Practical and Theoretical Implications
MAPLE’s explicit hierarchical modeling results in:
- Enhanced semantic coherence and interpretability, with predictions constrained to valid taxonomic paths
- Regularization and inductive bias that are invaluable under annotation sparsity
- Improved robustness to spurious correlations and label noise, particularly critical in EO and medical contexts
Practically, this enables broader application of ML in operational remote sensing and clinical workflows, where curated expert taxonomies exist but data scarcity is the norm. The architecture provides a unified foundation for further hybridization with semi-supervised and unsupervised methods, and the label gating/fusion paradigm can generalize to other multimodal and taxonomically structured prediction tasks.
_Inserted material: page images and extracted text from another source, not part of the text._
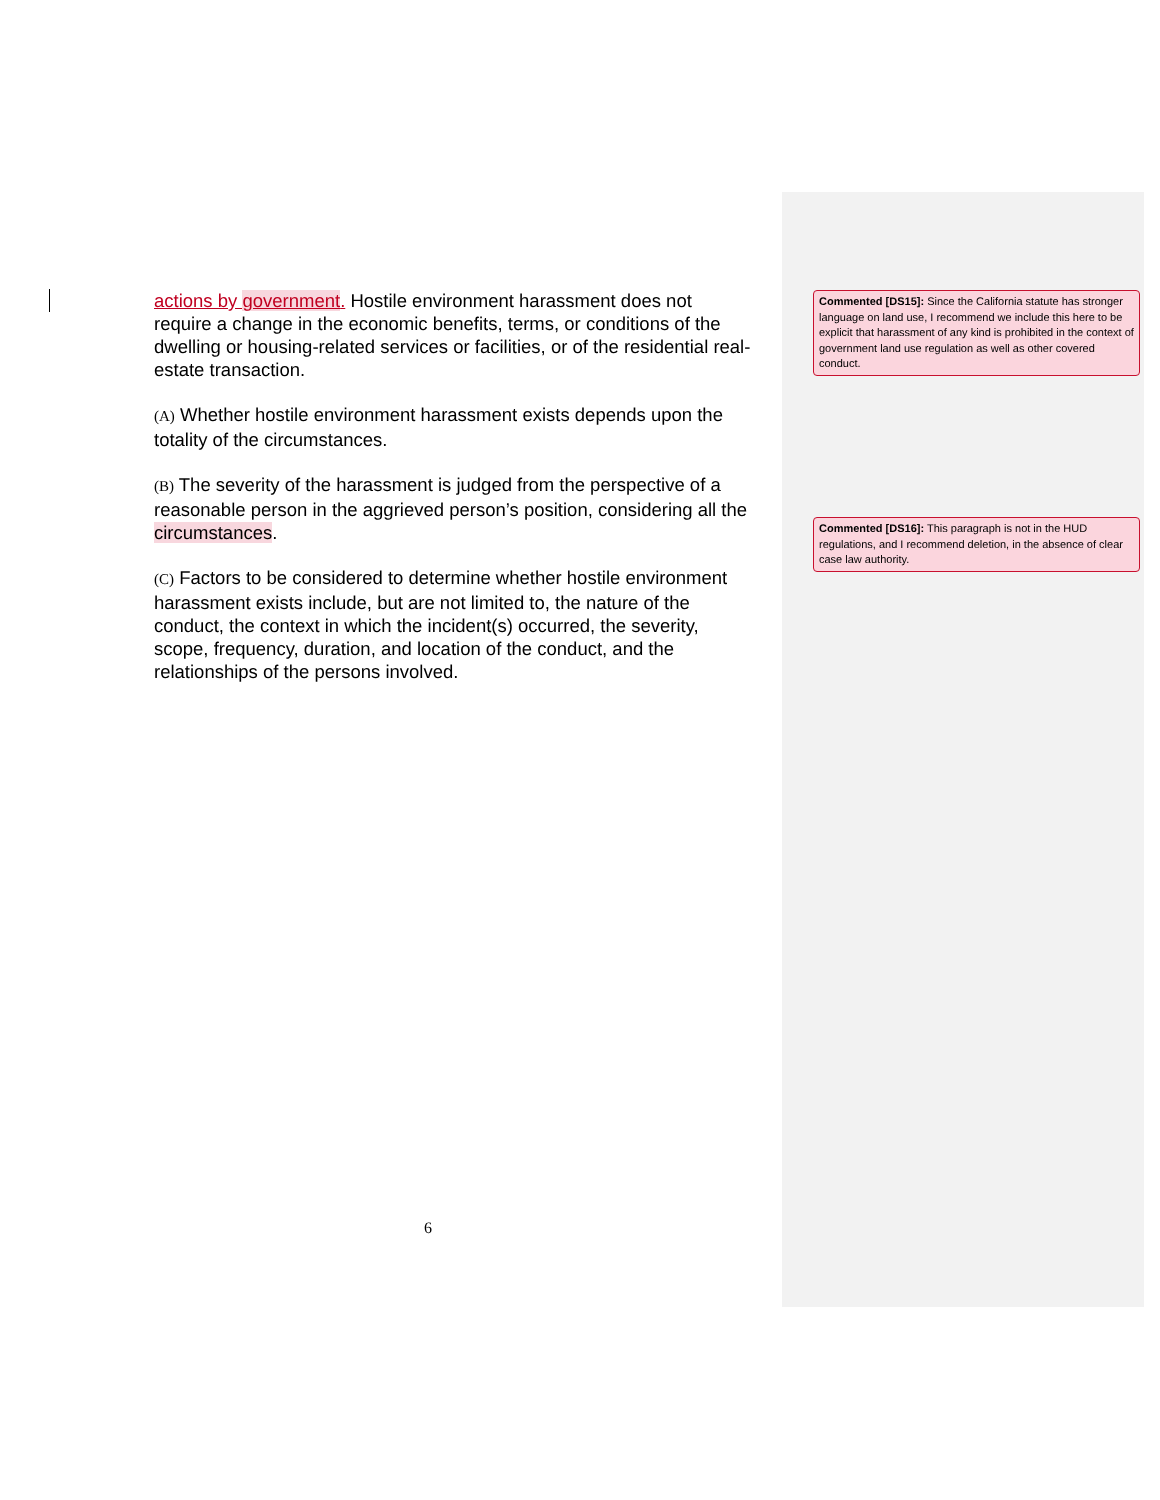actions by government. Hostile environment harassment does not require a change in the economic benefits, terms, or conditions of the dwelling or housing-related services or facilities, or of the residential real-estate transaction.
(A) Whether hostile environment harassment exists depends upon the totality of the circumstances.
(B) The severity of the harassment is judged from the perspective of a reasonable person in the aggrieved person’s position, considering all the circumstances.
(C) Factors to be considered to determine whether hostile environment harassment exists include, but are not limited to, the nature of the conduct, the context in which the incident(s) occurred, the severity, scope, frequency, duration, and location of the conduct, and the relationships of the persons involved.
Commented [DS15]: Since the California statute has stronger language on land use, I recommend we include this here to be explicit that harassment of any kind is prohibited in the context of government land use regulation as well as other covered conduct.
Commented [DS16]: This paragraph is not in the HUD regulations, and I recommend deletion, in the absence of clear case law authority.
6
Limitations and Future Directions
MAPLE’s efficacy relies on the fidelity of the input hierarchy; noise or bias in pseudo-taxonomies, especially from LLM sources, may degrade performance. Gains on extremely large or weakly structured datasets are attenuated. Addressing hierarchy discovery, semi/self-supervised learning, and deeper integration of external knowledge embeddings remain fertile areas for future research.
Conclusion
MAPLE establishes a scalable, computationally efficient, and semantically aligned solution for hierarchical multi-label image classification. By operationalizing taxonomic structure via multimodal propagation and adaptive fusion, MAPLE advances predictive performance, label efficiency, and model interpretability across EO, medical, and fine-grained domains. The architecture sets a new empirical baseline for HMLC and offers multiple adaptable components for incorporation into future structured output modeling frameworks.